TEXTE DE LECTURE →
______

Du christianisme à l’islam, un parcours de combattant

Tout changement dans la vie implique un bouleversement à bien des égards. Et, encore plus celui d’une religion à une autre. Loin des pratiques religieuses qui sont troquées, c’est toute une habitude, des relations aux autres et aux parents qui prennent un coup de grâce. Venir à l’islam, demande beaucoup de sacrifices. Et pour comprendre ce qu’endurent les nouveaux convertis, suivez le récit à cœur ouvert de certains qui ont décidé d’embrasser l’islam.

 

 

Une conversion subite ou motivée

1985, il décide de se convertir à l’islam. Une décision venue sans aucune forme de procédure ou de réflexion préalable. Lui, c’est Akpa Akmel alias Oumar, venu à l’islam, il y’a 34 ans. Son envie de devenir musulman, s’est faite comme par enchantement, il nous explique  ‘‘J’ai eu l’envie soudaine de devenir musulman. Et lorsque j’y réfléchis, je me dis que c’est Dieu qui a voulu qu’il en soit ainsi’’. Contrairement à Oumar, Roxane Kouakou, convertie en 2016, a adopté l’islam suite à une curiosité après des échanges avec celui qui deviendra son époux après sa conversion. Cette curiosité est vite dirigée vers les interventions du renommé prédicateur musulman Ahmed Deedat. Tout comme elle, Serges- Fabrice ODAHIN alias Abdul-Hamid a vite fait d’embrasser la religion musulmane après de nombreuses recherches sur le conflit Israélo-Palestinien, ‘‘En 2014 j’ai décidé de faire des recherches sur le conflit israélo-palestinien’’ raconte-t-il. Très vite, il redirige ses recherches vers sa religion d’accueil, ‘‘Sur le moteur de recherche Youtube, je suis tombé sur des enseignements sur la Crainte d’Allah SWA. C’était ma première fois d’entendre ce type de formation et j’ai été capté. J’ai laissé le conflit pour continuer sur les prêches’’ ajoute Abdul-Hamid. C’est finalement en 2016 qu’il procède à la récitation de la chahada, l’unicité de Dieu, faisant de lui un soumis à Allah.

______

EXTRAITS DES DONNÉES →
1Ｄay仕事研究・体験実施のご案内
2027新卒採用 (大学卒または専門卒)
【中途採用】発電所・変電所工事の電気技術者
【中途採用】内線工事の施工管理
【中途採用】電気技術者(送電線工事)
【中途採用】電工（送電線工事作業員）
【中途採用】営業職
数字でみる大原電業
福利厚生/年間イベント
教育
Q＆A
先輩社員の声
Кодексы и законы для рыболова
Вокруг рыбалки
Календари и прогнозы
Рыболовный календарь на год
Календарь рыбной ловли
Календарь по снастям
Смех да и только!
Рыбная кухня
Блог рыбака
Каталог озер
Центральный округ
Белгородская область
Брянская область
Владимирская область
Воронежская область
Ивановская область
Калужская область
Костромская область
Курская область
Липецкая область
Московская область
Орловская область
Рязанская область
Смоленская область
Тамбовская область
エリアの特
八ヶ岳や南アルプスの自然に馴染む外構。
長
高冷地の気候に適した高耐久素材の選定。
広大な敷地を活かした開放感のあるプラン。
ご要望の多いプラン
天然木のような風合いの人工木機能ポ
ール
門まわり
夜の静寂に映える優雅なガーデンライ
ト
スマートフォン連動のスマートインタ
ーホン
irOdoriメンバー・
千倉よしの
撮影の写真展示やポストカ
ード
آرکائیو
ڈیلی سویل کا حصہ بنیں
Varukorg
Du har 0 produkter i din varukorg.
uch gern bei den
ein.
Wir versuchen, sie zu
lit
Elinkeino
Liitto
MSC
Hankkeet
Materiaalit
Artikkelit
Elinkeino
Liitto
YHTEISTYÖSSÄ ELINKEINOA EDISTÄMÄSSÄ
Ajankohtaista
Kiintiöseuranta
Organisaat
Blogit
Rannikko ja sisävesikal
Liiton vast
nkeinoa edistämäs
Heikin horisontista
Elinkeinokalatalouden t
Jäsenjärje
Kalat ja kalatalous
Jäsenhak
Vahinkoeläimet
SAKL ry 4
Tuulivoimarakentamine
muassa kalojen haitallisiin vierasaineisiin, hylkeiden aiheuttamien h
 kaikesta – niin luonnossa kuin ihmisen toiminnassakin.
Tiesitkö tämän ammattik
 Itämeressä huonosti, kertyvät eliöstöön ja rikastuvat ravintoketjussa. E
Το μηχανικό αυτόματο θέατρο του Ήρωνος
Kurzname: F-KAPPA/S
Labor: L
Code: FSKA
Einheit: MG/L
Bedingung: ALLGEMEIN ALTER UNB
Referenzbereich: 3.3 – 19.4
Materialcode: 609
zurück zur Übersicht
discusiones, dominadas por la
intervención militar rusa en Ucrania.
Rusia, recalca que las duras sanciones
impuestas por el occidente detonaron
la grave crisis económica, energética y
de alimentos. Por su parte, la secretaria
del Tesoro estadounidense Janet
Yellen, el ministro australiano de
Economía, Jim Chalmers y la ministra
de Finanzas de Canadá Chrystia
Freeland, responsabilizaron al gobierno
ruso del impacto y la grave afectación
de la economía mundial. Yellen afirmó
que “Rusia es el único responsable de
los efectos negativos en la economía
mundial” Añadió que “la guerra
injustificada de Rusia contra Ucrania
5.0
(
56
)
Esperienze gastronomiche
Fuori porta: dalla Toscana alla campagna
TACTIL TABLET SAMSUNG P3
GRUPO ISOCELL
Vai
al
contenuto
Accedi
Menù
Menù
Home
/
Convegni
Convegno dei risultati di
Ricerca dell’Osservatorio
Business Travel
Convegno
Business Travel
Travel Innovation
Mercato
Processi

______

TRAVAIL DEMANDÉ →
• A. Dites si chaque affirmation est conforme au texte sur la conversion à l'islam, en répondant oui ou non et en citant exactement les mots du texte qui tranchent.
(i) Oumar a décidé de se convertir à l'islam en 1985.
(ii) Roxane Kouakou s'est convertie après avoir épousé son mari.
(iii) Abdul-Hamid a récité la chahada en 2014.
• B. Recopiez mot pour mot le passage du texte sur la conversion à l'islam, de « Tout changement dans » à « décidé d’embrasser l’islam. ».
• C. Répondez brièvement à ces questions sur le texte sur la conversion à l'islam.
(i) Depuis combien d'années Oumar est-il venu à l'islam ?
(ii) Vers les interventions de quel prédicateur la curiosité de Roxane Kouakou s'est-elle vite dirigée ?
(iii) Sur quel moteur de recherche Abdul-Hamid est-il tombé sur des enseignements sur la Crainte d'Allah ?

CORRIGÉ PAR EXERCICE →
• A.
(i) Oui : « 1985, il décide de se convertir à l’islam. »
(ii) Non : « celui qui deviendra son époux après sa conversion »
(iii) Non : « C’est finalement en 2016 qu’il procède à la récitation de la chahada »

• B.
Tout changement dans la vie implique un bouleversement à bien des égards. Et, encore plus celui d’une religion à une autre. Loin des pratiques religieuses qui sont troquées, c’est toute une habitude, des relations aux autres et aux parents qui prennent un coup de grâce. Venir à l’islam, demande beaucoup de sacrifices. Et pour comprendre ce qu’endurent les nouveaux convertis, suivez le récit à cœur ouvert de certains qui ont décidé d’embrasser l’islam.

• C.
(i) Depuis 34 ans.
(ii) Ahmed Deedat.
(iii) Youtube.